Nous y travaillons nous-même, et nous recevons d'ailleurs un certain nombre de demandes d'industriels qui veulent savoir quelles sont les innovations les plus matures dans ce domaine, afin de pouvoir les mettre en œuvre très rapidement.

Les biogaz, qui peuvent être issus de différents types de déchets (boues, eaux usées, etc) représentent une filière suffisamment mature aujourd'hui ?

Cette filière était en premier lieu moins visible, parce que jusqu'ici, le comparatif en termes de coûts lui était justement défavorable, face au gaz russe. Mais comme aujourd'hui, nous rencontrons une problématique sérieuse, tout simplement de disponibilité, c'est un nouveau champ qui s'ouvre sur ce secteur. Et il s'avère considérable.

Et à ce sujet, le gaz naturel que l'on produit grâce au procédé du biogaz lui permet ensuite de circuler au sein des réseaux existants de la même manière. C'est un énorme atout. Mais les volumes qu'on peut adresser avec le biogaz français, vis-à-vis des imports de gaz russe, américains ou même du Qatar, ne sont pas comparables.

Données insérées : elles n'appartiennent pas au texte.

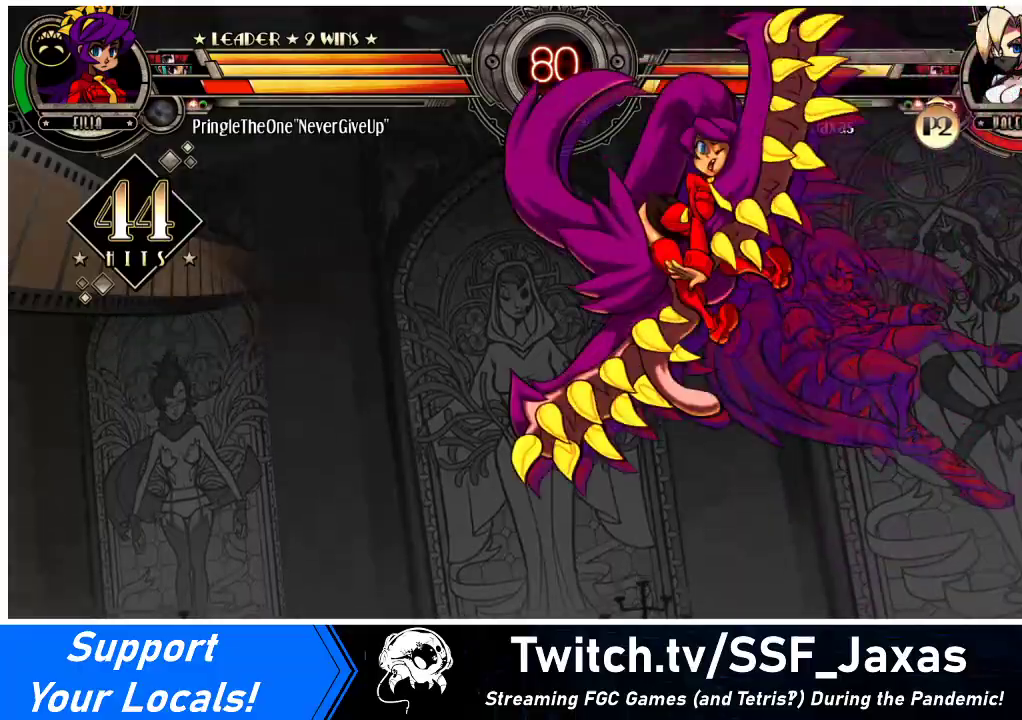
{"buttons": ["DPAD_RIGHT"], "events": [[67, "CIRCLE", "up"], [67, "TRIANGLE", "up"], [133, "CIRCLE", "down"], [133, "TRIANGLE", "down"], [233, "CIRCLE", "up"], [233, "TRIANGLE", "up"], [300, "CIRCLE", "down"], [300, "TRIANGLE", "down"], [367, "CIRCLE", "up"], [367, "TRIANGLE", "up"], [433, "CIRCLE", "down"], [433, "TRIANGLE", "down"], [500, "CIRCLE", "up"], [500, "TRIANGLE", "up"]]}
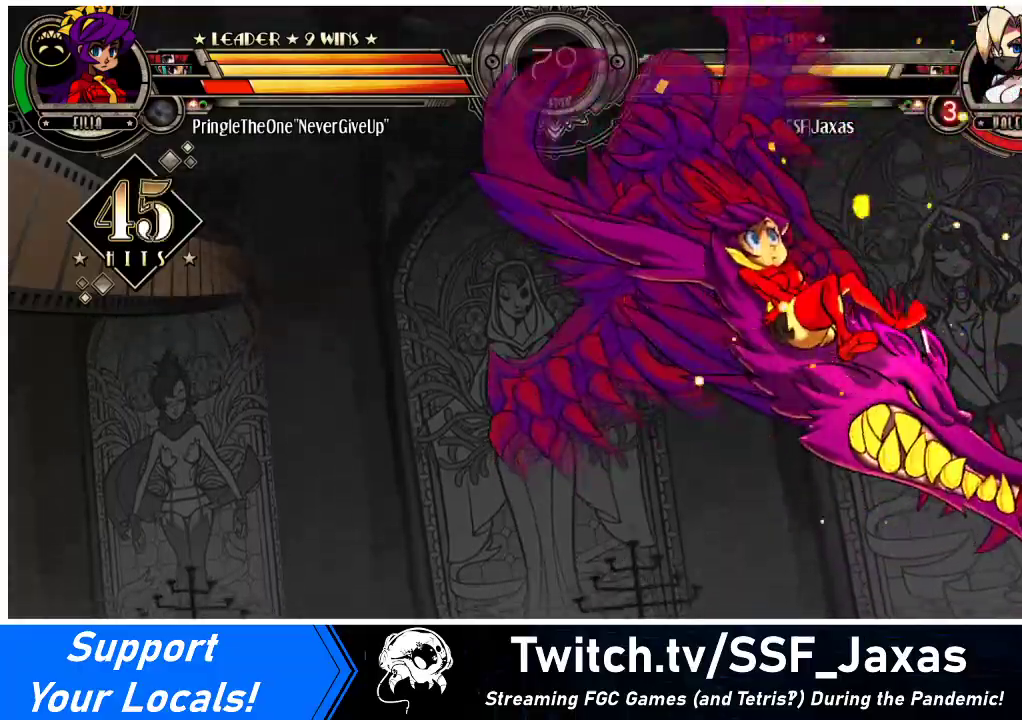
{"buttons": ["CIRCLE", "TRIANGLE", "DPAD_RIGHT"], "events": [[67, "CIRCLE", "down"], [67, "TRIANGLE", "down"], [133, "CIRCLE", "up"], [133, "TRIANGLE", "up"], [200, "CIRCLE", "down"], [200, "TRIANGLE", "down"], [300, "CIRCLE", "up"], [300, "TRIANGLE", "up"], [367, "CIRCLE", "down"], [367, "TRIANGLE", "down"], [433, "CIRCLE", "up"], [433, "TRIANGLE", "up"], [500, "CIRCLE", "down"], [500, "TRIANGLE", "down"]]}
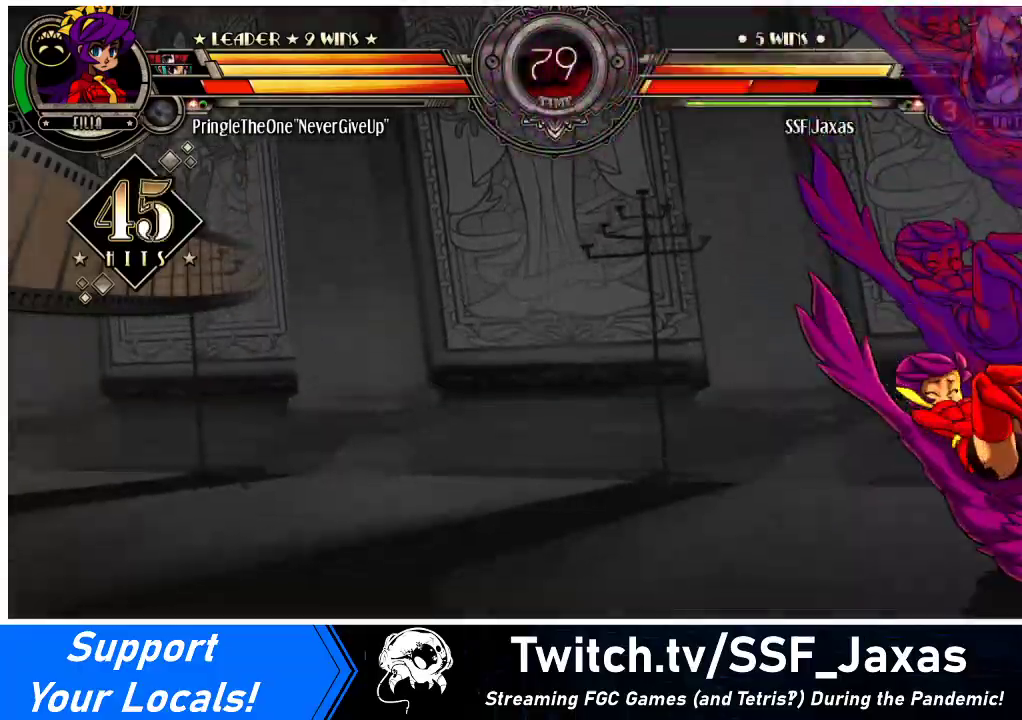
{"buttons": ["CIRCLE", "TRIANGLE", "DPAD_RIGHT"], "events": [[67, "CIRCLE", "up"], [67, "TRIANGLE", "up"], [133, "CIRCLE", "down"], [133, "TRIANGLE", "down"], [200, "TRIANGLE", "up"], [233, "CIRCLE", "up"], [300, "CIRCLE", "down"], [300, "TRIANGLE", "down"], [367, "CIRCLE", "up"], [367, "TRIANGLE", "up"], [433, "CIRCLE", "down"], [433, "TRIANGLE", "down"]]}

Il y a un an, la molécule de biogaz était beaucoup plus chère alors qu'aujourd'hui, c'est totalement l'inverse et cela va rester comme ça pendant au moins 5 ans. Ces atouts qui étaient donc, du point de vue technique, industriel, matures et vont par conséquent recevoir un pipeline d'opportunités énormes en Europe.

Que manque-t-il finalement aujourd'hui pour que cette filière des biogaz passe à l'échelle : des investisseurs, des débouchés ? Ses défis sont-ils comparables à l'hydrogène ou aux batteries ?

On a assisté à la fois à une surprise, mais aussi à un changement d'échelle qui s'opère depuis la guerre en Ukraine.

Car il ne manque rien à la filière du biogaz : les investisseurs et les clients sont là, la technologie est disponible, et les capacités industrielles sont même en train d'être mises en place. Il n'y a plus qu'à franchir le pas, même si en volume, on ne peut pas s'attendre à récupérer plus de 20% de l'approvisionnement actuel.

Mais c'est une solution qui reste intéressante, à la fois dans une logique d'autonomie énergétique de l'Europe, mais aussi car les biogaz font travailler le monde agricole et génèrent des revenus locaux. Cette économie ruisselle ensuite au sein des territoires de manière très dispersée, et peut donc être vue, à l'échelle d'un Etat, comme une solution économique extrêmement séduisante.

Vous êtes également plus largement depuis 2020 aux manettes du Centre Européen d'Accélération de d'Hydrogène Vert (EGHAC), qui incarne un « effort sans précédent » pour le développement d'une économie de l'hydrogène vert : que reste-il concrètement à bâtir pour structurer cette filière sur l'ensemble de la chaîne ?

Il faut passer un message très clair à vos lecteurs que l'hydrogène : il faut quelqu'un qui le consomme. Beaucoup de projets actuels veulent créer et produire d'hydrogène, mais la question qui demeure est :  que va-t-on faire de cet hydrogène ?

S'il y a une demande qui veut de l'acier vert, des fertilisants verts ou des ciments verts, alors on peut construire la filière hydrogène : produire aujourd'hui de l'hydrogène uniquement en vue de le stocker n'est pas la bonne stratégie.

Les premiers cas de figures existants au nord de la Suède et sur lesquels nous travaillons déjà sont plutôt ceux de l'acier vert, qui est 100% renouvelable, dans un processus qui utilise de l'eau pour alimenter des électrolyseurs et créer de l'hydrogène, afin d'extraire ensuite l'oxygène du fer et de créer de l'acier vert.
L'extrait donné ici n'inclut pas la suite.